Budget Facts:
Department of Homeless Services, 1994-2000


The city created the Department of Homeless Services (DHS) in 1993 in order to implement a central recommendation made by a mayoral Commission on the Homeless. The administration of the shelter system and services provided to homeless individuals and families was shifted from the Human Resources Administration (known then as the Department of Social Services) to DHS. This article presents a brief overview of DHS expenditures and activities from fiscal year 1994 to the present.

In fiscal year 2000, total DHS expenditures are expected to reach nearly $434 million. Adjusted for inflation, this is an 8 percent decline from DHS's 1994 expenditures. However, it will mark the most DHS has spent since that year. Between 1994 and 1996 DHS spending, adjusted for inflation, fell 22 percent, but then increased 8 percent by 1999. Between 1999 and 2000, DHS spending is expected to increase by 10 percent or $38 million. The additional spending will include roughly 12 percent increases for contractors providing shelter services for homeless families ($15 million) and single adults ($13 million).

Over time, DHS moved responsibility for several single adult and family shelters from direct agency administration to not-for-profit contractors. This is reflected in a 39 percent decline in DHS full time employees, from 3,047 in 1994 to 1,856 in 1999. Fiscally, this resulted in a greater decline in inflation-adjusted spending for salaries than for other agency spending, which includes contracts. Between 1994 and 2000, spending for salaries (personal services) will have declined 18 percent, while all other spending (other than personal services) will have declined 5 percent.

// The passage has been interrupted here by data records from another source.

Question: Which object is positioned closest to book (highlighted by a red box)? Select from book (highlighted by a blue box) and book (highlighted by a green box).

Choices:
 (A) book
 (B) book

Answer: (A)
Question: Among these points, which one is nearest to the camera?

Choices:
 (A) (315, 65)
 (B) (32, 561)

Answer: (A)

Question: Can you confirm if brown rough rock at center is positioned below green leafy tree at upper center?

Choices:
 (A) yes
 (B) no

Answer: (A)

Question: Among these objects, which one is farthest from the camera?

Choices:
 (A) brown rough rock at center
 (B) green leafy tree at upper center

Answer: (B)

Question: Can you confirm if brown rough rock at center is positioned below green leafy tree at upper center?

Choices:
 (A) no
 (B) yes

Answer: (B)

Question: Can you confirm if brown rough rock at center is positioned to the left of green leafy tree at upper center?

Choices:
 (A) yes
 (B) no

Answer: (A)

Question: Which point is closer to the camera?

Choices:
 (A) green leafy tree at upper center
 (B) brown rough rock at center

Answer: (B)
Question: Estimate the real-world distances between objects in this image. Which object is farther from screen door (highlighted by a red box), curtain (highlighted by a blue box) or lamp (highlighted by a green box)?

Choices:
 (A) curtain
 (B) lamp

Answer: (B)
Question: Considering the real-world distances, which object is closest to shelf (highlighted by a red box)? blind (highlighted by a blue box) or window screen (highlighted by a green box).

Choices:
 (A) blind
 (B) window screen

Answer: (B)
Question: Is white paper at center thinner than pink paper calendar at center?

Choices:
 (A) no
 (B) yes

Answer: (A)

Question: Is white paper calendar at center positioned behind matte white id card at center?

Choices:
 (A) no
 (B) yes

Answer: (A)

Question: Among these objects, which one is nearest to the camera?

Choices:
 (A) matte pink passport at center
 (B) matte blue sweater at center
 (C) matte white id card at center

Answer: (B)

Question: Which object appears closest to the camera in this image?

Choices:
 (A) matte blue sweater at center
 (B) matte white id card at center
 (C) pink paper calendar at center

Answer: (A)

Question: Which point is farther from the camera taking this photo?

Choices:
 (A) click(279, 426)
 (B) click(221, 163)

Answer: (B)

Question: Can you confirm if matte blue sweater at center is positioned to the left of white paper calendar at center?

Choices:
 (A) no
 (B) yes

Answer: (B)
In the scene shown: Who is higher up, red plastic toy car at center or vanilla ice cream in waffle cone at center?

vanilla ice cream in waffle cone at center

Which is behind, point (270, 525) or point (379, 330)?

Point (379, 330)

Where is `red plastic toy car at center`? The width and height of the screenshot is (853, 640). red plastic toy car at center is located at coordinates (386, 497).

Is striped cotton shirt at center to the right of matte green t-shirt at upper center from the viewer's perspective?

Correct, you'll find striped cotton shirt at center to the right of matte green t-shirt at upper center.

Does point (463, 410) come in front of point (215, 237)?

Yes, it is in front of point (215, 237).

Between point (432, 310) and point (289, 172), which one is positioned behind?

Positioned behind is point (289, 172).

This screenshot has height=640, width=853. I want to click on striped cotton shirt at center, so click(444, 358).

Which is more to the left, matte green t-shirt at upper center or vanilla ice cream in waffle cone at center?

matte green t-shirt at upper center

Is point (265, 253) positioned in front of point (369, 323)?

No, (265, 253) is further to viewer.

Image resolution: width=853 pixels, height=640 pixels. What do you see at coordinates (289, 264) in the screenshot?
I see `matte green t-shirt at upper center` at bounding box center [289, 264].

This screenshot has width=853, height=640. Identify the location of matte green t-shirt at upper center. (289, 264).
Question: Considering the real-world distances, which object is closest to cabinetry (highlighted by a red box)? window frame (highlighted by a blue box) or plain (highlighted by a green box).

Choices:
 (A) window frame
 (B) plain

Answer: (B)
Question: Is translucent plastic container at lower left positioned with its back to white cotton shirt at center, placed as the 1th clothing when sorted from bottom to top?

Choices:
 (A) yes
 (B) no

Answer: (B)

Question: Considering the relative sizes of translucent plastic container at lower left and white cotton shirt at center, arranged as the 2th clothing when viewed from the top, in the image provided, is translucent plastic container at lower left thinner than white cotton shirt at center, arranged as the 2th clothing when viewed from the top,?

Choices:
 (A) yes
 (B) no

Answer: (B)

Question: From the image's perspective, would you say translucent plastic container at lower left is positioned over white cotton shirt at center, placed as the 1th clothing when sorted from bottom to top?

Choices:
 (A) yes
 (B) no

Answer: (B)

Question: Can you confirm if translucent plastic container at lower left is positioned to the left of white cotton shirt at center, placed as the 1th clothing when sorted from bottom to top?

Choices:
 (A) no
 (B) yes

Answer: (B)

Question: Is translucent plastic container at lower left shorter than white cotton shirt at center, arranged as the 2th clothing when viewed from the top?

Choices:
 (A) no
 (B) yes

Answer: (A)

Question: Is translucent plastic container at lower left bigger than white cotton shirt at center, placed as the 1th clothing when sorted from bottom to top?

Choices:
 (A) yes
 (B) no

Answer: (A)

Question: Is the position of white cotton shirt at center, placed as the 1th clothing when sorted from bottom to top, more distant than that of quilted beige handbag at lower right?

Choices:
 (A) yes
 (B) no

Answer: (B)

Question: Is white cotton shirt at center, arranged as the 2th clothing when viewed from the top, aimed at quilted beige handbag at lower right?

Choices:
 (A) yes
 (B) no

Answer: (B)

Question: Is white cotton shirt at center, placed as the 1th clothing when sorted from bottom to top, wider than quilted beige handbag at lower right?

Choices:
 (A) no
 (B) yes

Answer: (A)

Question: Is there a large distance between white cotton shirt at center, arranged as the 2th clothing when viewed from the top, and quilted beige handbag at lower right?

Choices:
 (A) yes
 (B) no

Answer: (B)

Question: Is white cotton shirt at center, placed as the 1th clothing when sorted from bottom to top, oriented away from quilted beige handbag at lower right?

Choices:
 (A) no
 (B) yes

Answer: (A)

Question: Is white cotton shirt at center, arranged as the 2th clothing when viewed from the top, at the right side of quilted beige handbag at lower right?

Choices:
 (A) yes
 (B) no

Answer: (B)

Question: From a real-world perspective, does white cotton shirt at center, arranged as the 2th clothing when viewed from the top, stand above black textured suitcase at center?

A large portion of DHS spending is for shelter services, and the homeless shelter census has varied over time. In 1994, the total homeless shelter census averaged 23,337. It peaked in 1996 with a shelter census of 24,609. Due in part to the implementation of mandated eligibility investigations of family shelter applicants in late 1996, the census fell by 15 percent to 20,928 in 1998. While the eligibility investigations continued, the census increased to 22,057 in 1999 and continues to rise through the first six months of fiscal year 2000.

The DHS homeless shelter census includes two separate populations: families and single adults. The family shelter system comprises over two-thirds of the total shelter population. In 1994, the family census averaged 17,231. Like the total population, it peaked in 1996 at 17,573. With the mandated eligibility investigations, the census declined by 20 percent to14,069 in 1998, but then increased to 15,279 in 1999 and continues to rise.

The single adult shelter census exhibits smoother trends compared to the family census since it was not subject to the mandated eligibility investigations. The single adult census in 1994 averaged 6,106. It grew steadily through the next few years and peaked in 1997 at 7,096. Then it fell to 6,778 in 1999 and it continues to drop.

Since most DHS spending provides shelter services, it would seem logical to expect that DHS spending would rise or fall with increases or decreases in the homeless shelter census. But this was not the case in the early years when DHS spending reached its nadir in 1996 at the same time as the homeless shelter census peaked. However, in recent years, as the homeless shelter census has begun to climb again, DHS spending has inched upward and is expected to rise further in 2000. It is unclear whether the recent correlation between spending and the census is the beginning of a trend.